The mechanical restraint register which remains closed to public examination until 2033 records use of restraint Bromley Archives reference 846GBy/W/I/L/10. The register includes copies of the relevant Lunacy Acts which require its maintenance and entries date from 1899 to 1933.
The diagram referred to also shows that separate accommodation had been made since the Workhouse construction in the 1840's for the detention of imbeciles. The surviving register kept by various Masters of the Workhouse from 1871 onwards records some detail of detention from childhood of children teenagers and adults who within the Victorian language of the Lunacy Acts were deemed feeble minded Idiots or imbeciles. Close to the Chapel of the workhouse a wing of the Workhouse had been designed for the reception each evening of the male and female vagrants who were admitted as "Casuals". In the centre of this building was a ward for imbeciles. Throughout the 1890's and 1900's this ward was supervised by a married couple designated in commercial directories and census as responsible for imbeciles.
The youngest child detained was three years 8 months old; Lucy Allen Bromley Archivist and I have researched his life history. Most of those detained after a period of detention at the Workhouse are transferred to Kent County Asylum at Barming Heath. The Workhouse Lunacy registers seem to indicate transfer is delayed by availability of bedspace at Barming as extension orders are recorded by the Workhouse Medical Officer.
The Union Workhouse Infirmary was expanded after 1899 with the building of two additional wings with a main internal corridor and Wellbrook Road entrance with increased staffing for the infirmary. A further plan Bromley Archives reference 1786/2 records the new Infirmary wards and details the 1908 planning consent for a childrens ward for girls and boys for the 1909 construction to begin.

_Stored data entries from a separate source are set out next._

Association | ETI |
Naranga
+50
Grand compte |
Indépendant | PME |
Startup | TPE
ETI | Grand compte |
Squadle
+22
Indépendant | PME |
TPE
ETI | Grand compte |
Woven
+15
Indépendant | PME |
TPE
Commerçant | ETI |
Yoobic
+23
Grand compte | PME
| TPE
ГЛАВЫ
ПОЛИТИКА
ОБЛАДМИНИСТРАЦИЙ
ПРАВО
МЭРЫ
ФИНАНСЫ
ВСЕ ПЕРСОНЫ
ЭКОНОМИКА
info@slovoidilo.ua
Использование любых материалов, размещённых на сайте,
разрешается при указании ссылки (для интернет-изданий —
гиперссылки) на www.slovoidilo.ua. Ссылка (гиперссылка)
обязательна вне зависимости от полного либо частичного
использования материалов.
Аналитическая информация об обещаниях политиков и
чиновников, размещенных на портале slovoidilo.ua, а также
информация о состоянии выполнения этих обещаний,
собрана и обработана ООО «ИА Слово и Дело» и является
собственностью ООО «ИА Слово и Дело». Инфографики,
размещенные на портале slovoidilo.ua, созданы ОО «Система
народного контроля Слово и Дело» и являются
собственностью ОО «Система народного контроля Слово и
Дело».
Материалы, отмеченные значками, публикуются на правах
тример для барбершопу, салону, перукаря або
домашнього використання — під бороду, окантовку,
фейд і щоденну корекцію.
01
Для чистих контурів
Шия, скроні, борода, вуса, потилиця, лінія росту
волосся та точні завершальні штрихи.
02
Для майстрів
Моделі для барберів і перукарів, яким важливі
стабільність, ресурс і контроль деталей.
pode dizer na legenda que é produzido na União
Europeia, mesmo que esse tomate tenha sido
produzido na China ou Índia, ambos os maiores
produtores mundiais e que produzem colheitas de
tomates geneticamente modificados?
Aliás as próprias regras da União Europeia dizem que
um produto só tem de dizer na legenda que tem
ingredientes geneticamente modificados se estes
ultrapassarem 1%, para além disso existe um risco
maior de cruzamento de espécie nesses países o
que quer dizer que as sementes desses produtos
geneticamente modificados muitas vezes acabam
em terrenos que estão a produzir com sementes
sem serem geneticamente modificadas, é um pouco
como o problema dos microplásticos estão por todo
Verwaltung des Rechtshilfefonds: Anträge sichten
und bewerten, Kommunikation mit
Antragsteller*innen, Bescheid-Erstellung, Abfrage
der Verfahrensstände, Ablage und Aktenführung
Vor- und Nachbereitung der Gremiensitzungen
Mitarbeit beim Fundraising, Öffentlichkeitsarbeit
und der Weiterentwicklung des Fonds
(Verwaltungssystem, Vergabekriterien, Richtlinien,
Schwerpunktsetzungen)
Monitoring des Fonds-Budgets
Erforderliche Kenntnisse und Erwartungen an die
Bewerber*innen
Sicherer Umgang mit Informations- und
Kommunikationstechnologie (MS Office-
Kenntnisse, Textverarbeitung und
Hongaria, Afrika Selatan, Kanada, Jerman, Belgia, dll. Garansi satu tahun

This utilised land along Wellbrook Road to the north east of the Infirmary and adjacent to a private house.
The Lunacy Registers also confirm a practice found in asylums throughout the nineteenth century of using former patients as attendants.
Sir Alexander Morison 1779-1866 was physician at Bethlem Hospital and in common with other asylums such as Hanwell commissioned three artists to sketch patients in acute phase and "recovery". In his work The Physiognomy of mental diseases published in 1843 (a year before Bromley Union Workhouse began to operate) he devotes a chapter to those with "idiocy". This work readable online reflects the understanding of Victorian medicine and early psychiatry and Morison records that there is a spectrum of impairment from "idocy in which the intellectual impairment is but little beneath the ordinary standard and the individual is nearly but not quite competent to manage the affairs of ordinary life" to those who lack continence speech and are in need of complete care.
Among the illustrations is the trio of a 34 year old man with epilepsy and in Morison's words "weak intellect and kind disposition...takes fatherly charge of two idiots one nine and the other fifteen years old both of whom seem fond of him".